[Work item] Show every line from the data below that includes "onze".

Records contained in a dataset
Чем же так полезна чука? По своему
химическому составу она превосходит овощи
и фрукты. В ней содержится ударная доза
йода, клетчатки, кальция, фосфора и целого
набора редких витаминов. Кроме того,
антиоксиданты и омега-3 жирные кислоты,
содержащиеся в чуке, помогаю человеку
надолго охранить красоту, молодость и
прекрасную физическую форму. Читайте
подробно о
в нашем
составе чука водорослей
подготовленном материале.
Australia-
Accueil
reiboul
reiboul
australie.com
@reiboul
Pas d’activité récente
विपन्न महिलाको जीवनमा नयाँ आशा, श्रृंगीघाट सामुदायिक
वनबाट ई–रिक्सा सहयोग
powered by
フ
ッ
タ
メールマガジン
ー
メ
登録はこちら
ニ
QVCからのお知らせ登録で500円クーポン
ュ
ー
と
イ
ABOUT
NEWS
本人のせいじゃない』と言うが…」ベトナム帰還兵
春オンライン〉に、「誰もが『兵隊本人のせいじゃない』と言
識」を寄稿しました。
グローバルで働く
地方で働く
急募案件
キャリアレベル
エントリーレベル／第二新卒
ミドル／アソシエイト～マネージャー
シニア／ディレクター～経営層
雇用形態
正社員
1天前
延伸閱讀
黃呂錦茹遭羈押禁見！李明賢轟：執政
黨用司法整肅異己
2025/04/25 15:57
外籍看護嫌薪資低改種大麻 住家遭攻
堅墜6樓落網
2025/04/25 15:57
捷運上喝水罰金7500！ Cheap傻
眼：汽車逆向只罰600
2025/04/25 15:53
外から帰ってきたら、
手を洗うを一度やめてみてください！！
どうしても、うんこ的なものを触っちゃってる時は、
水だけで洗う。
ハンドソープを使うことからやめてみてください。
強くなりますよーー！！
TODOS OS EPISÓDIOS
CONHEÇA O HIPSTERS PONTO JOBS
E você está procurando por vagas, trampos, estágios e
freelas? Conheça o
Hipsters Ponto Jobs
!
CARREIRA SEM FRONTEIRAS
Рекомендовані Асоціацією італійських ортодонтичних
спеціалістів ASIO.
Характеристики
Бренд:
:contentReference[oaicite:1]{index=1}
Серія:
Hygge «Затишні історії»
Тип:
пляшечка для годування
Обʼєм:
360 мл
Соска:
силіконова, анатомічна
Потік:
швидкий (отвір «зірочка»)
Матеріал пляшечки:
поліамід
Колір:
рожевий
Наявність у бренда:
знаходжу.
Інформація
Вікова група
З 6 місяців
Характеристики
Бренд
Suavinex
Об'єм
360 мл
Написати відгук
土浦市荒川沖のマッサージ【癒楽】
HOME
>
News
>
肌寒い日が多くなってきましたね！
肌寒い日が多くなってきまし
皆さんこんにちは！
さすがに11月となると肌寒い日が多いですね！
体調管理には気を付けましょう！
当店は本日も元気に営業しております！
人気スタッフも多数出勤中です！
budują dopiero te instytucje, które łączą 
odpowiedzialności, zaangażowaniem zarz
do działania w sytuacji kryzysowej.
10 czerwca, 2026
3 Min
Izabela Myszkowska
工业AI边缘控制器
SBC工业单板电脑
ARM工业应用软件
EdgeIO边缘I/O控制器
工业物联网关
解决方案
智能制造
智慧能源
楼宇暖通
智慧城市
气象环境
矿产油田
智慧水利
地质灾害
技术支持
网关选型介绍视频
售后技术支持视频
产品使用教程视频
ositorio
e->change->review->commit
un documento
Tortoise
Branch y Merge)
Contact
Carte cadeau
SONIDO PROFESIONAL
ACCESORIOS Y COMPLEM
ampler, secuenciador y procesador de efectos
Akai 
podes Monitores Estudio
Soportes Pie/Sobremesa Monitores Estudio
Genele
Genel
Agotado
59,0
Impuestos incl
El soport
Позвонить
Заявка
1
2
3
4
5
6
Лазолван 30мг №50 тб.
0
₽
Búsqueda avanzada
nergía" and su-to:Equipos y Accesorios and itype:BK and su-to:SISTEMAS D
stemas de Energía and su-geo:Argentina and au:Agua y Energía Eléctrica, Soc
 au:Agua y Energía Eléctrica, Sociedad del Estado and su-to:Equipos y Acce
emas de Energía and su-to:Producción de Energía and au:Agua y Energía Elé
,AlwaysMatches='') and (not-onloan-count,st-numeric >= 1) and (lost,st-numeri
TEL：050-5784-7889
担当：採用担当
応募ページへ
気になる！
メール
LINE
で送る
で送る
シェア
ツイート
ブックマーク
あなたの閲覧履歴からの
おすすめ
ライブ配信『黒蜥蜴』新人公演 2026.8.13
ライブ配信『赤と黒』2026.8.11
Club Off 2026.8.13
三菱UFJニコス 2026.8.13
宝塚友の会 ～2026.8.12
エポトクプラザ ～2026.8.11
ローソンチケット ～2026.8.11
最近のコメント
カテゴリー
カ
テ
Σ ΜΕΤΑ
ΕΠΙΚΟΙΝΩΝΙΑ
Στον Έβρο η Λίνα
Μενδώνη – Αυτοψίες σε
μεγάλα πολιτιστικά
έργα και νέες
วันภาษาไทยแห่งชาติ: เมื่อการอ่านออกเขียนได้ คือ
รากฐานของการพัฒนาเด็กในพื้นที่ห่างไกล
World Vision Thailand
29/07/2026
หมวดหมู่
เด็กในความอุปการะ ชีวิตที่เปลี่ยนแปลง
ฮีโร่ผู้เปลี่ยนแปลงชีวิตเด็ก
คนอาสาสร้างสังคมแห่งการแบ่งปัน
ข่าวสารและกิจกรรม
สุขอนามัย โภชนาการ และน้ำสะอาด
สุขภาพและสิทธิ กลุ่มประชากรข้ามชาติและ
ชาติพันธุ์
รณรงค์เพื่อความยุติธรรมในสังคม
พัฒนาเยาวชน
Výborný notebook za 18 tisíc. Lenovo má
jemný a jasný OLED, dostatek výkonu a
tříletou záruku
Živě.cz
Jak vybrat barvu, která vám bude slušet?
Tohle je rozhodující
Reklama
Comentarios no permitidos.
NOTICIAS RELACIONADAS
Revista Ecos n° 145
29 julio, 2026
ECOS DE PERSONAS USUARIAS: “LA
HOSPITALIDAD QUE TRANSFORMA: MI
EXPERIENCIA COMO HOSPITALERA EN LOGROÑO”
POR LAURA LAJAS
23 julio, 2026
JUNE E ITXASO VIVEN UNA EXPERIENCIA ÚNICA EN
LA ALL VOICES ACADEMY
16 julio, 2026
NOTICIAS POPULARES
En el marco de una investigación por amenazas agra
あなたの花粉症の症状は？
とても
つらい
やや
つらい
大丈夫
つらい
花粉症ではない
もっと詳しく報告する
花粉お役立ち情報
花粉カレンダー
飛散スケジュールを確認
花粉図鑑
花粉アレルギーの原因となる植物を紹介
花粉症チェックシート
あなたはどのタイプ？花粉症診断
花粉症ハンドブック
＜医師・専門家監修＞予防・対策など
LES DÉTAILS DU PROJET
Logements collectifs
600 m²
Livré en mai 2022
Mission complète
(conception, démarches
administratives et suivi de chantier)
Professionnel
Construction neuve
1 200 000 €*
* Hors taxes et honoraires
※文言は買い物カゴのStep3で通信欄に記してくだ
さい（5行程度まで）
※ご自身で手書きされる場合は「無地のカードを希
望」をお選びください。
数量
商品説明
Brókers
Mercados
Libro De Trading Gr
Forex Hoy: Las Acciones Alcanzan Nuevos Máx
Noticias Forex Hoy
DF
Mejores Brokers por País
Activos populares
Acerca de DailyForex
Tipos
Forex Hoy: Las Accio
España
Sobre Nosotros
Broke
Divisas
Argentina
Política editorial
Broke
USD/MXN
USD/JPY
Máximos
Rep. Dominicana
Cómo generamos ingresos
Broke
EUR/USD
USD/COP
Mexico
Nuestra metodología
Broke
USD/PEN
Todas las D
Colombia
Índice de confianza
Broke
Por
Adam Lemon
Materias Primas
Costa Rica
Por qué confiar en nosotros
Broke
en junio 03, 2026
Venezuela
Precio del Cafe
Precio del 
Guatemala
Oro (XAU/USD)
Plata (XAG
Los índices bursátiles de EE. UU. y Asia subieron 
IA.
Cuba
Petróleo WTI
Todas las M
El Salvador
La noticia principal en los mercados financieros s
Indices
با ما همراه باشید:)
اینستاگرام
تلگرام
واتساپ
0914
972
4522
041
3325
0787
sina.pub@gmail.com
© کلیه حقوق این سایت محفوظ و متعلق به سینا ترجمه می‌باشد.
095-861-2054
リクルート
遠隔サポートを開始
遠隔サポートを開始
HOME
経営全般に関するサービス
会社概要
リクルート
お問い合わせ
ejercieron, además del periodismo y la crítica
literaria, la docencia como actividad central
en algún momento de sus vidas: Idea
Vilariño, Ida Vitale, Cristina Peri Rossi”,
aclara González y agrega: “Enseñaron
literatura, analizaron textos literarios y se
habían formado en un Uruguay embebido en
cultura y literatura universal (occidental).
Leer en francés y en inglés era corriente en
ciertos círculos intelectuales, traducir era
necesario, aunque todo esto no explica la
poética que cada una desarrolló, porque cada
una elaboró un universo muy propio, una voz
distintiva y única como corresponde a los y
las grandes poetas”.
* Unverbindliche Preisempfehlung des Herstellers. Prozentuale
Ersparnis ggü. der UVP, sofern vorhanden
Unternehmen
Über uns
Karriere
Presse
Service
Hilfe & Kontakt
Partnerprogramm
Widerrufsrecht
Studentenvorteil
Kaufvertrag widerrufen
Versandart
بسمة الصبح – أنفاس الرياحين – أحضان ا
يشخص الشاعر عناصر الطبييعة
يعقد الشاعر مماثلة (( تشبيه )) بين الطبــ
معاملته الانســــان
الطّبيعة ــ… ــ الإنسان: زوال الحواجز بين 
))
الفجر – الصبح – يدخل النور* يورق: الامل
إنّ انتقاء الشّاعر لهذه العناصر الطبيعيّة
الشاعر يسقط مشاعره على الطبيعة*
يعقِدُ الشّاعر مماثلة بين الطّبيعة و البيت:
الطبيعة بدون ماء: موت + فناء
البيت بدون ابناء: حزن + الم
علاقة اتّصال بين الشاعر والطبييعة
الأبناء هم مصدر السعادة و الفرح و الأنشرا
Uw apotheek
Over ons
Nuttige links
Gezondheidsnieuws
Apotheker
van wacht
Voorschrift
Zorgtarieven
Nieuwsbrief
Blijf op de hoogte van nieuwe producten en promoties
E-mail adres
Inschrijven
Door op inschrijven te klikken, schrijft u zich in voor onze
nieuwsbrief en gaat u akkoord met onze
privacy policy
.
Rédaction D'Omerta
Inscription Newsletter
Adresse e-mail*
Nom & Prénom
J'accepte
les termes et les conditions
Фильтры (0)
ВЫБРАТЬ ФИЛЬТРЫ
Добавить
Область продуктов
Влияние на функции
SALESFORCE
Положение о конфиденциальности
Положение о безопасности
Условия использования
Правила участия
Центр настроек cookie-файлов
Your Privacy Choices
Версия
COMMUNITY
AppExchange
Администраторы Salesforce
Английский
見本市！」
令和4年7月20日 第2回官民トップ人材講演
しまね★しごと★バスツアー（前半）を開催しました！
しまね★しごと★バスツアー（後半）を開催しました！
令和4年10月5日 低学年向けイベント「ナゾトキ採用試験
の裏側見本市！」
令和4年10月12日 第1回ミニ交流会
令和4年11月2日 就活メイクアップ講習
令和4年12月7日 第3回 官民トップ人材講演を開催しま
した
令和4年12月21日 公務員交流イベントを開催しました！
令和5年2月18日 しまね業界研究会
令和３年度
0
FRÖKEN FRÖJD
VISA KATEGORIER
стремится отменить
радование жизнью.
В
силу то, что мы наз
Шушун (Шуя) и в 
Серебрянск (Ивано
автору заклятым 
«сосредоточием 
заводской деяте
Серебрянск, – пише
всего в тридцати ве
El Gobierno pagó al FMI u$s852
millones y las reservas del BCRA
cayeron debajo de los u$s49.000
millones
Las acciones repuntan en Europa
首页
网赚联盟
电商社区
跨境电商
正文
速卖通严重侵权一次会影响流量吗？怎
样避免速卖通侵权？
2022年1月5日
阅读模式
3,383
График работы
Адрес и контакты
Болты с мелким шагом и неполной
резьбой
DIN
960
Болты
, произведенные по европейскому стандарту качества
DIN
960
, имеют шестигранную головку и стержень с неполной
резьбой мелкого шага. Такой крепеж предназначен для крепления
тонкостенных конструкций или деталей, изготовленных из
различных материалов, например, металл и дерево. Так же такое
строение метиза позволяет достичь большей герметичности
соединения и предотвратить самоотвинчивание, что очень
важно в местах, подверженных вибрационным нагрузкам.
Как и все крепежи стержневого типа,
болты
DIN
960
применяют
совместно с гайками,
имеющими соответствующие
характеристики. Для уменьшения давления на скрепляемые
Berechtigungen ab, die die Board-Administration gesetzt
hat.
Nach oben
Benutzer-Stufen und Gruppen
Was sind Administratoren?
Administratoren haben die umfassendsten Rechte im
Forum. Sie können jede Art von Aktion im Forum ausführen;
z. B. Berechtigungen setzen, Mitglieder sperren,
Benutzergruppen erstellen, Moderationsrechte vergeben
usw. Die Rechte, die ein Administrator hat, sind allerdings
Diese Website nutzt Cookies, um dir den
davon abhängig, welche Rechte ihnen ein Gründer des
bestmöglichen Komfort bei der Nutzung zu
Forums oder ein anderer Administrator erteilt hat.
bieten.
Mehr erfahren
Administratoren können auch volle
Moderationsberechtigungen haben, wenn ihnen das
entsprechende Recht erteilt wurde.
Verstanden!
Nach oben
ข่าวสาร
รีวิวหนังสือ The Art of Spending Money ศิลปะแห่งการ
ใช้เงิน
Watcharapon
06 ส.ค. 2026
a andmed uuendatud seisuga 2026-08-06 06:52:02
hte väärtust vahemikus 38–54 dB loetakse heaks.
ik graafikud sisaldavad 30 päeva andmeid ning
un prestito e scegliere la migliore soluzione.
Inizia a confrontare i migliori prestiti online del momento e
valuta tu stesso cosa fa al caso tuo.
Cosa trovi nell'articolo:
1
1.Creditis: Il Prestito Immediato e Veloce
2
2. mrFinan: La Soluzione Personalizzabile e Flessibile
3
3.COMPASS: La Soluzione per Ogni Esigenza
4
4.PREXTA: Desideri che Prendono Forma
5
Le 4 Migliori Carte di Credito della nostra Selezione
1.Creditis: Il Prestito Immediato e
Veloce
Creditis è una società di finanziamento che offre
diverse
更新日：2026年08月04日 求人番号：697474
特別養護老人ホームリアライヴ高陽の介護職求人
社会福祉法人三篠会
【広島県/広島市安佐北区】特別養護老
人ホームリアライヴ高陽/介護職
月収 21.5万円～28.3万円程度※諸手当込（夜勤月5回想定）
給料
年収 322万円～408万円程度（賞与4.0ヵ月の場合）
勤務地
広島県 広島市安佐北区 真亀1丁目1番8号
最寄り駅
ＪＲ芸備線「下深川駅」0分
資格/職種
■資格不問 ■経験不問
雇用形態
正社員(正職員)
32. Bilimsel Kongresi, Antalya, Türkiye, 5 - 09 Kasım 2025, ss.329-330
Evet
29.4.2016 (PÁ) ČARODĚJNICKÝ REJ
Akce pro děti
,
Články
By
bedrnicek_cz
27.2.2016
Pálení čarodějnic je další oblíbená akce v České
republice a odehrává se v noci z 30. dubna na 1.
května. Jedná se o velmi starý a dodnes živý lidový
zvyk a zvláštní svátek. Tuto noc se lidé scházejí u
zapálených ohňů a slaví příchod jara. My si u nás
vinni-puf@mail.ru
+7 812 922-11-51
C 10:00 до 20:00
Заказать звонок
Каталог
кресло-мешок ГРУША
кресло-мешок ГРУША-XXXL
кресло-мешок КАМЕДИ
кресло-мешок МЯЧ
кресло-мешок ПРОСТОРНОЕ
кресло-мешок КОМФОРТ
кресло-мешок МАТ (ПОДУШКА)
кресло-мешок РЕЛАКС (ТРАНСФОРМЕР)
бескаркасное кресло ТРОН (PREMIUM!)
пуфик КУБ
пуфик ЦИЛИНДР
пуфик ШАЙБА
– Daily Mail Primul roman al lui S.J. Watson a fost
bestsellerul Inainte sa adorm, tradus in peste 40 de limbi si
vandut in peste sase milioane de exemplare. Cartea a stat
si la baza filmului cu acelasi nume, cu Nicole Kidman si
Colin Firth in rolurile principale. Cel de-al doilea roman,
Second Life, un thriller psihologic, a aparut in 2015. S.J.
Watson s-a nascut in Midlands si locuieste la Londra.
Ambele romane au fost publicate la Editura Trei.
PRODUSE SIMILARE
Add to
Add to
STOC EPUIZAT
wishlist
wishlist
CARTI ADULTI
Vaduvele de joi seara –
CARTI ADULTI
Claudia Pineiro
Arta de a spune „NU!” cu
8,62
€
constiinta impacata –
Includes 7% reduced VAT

[Response to this task]
Door op inschrijven te klikken, schrijft u zich in voor onze
nieuwsbrief en gaat u akkoord met onze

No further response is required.